### To-do item
Format the lines of the data below as a numbered list, leaving out blank lines and pictures.

━━━ Input records

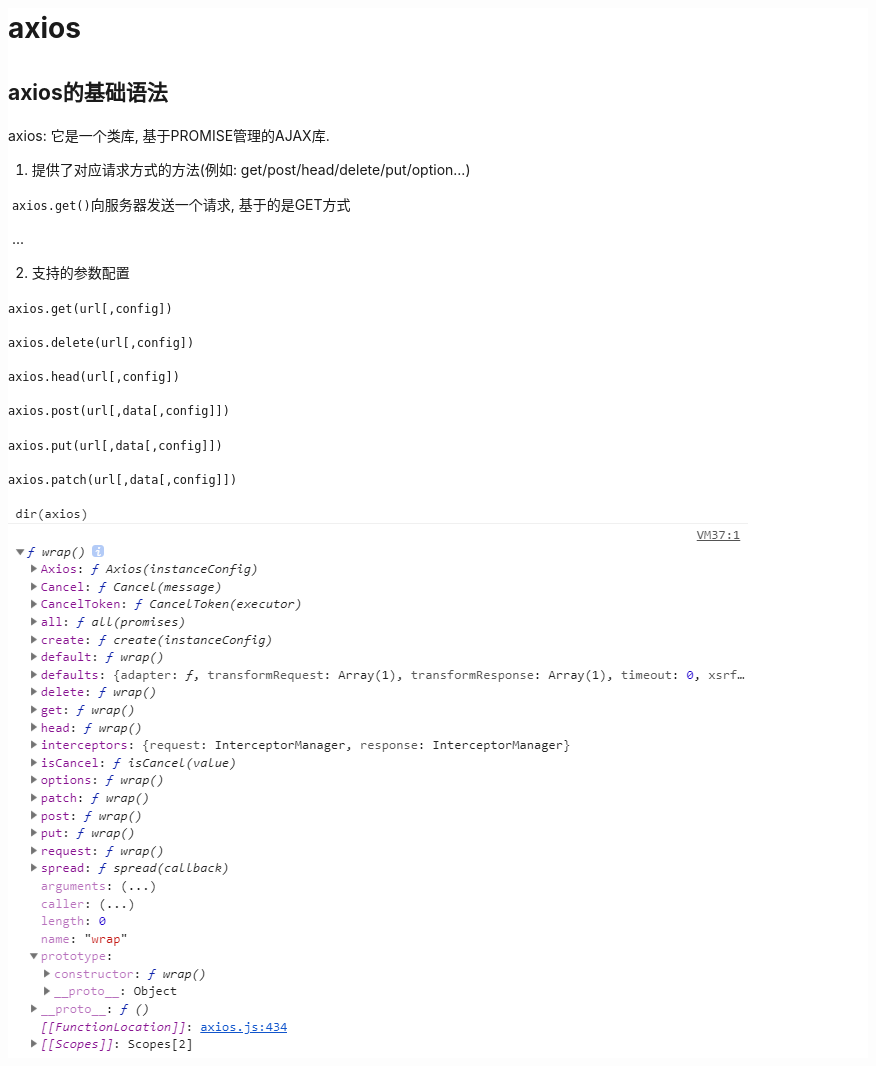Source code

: # axios

## axios的基础语法

axios: 它是一个类库, 基于PROMISE管理的AJAX库.

1. 提供了对应请求方式的方法(例如: get/post/head/delete/put/option...)

​	`axios.get()`向服务器发送一个请求, 基于的是GET方式

​	...

2. 支持的参数配置

`axios.get(url[,config])`

`axios.delete(url[,config])`

`axios.head(url[,config])`

`axios.post(url[,data[,config]])`

`axios.put(url[,data[,config]])`

`axios.patch(url[,data[,config]])`

![1555127705092](./media/1555127705092.png)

━━━━━━

### Response for this exercise
1. Source code
2. : # axios
3. ## axios的基础语法
4. axios: 它是一个类库, 基于PROMISE管理的AJAX库.
5. 1. 提供了对应请求方式的方法(例如: get/post/head/delete/put/option...)
6. ​	`axios.get()`向服务器发送一个请求, 基于的是GET方式
7. ​	...
8. 2. 支持的参数配置
9. `axios.get(url[,config])`
10. `axios.delete(url[,config])`
11. `axios.head(url[,config])`
12. `axios.post(url[,data[,config]])`
13. `axios.put(url[,data[,config]])`
14. `axios.patch(url[,data[,config]])`
15. ![1555127705092](./media/1555127705092.png)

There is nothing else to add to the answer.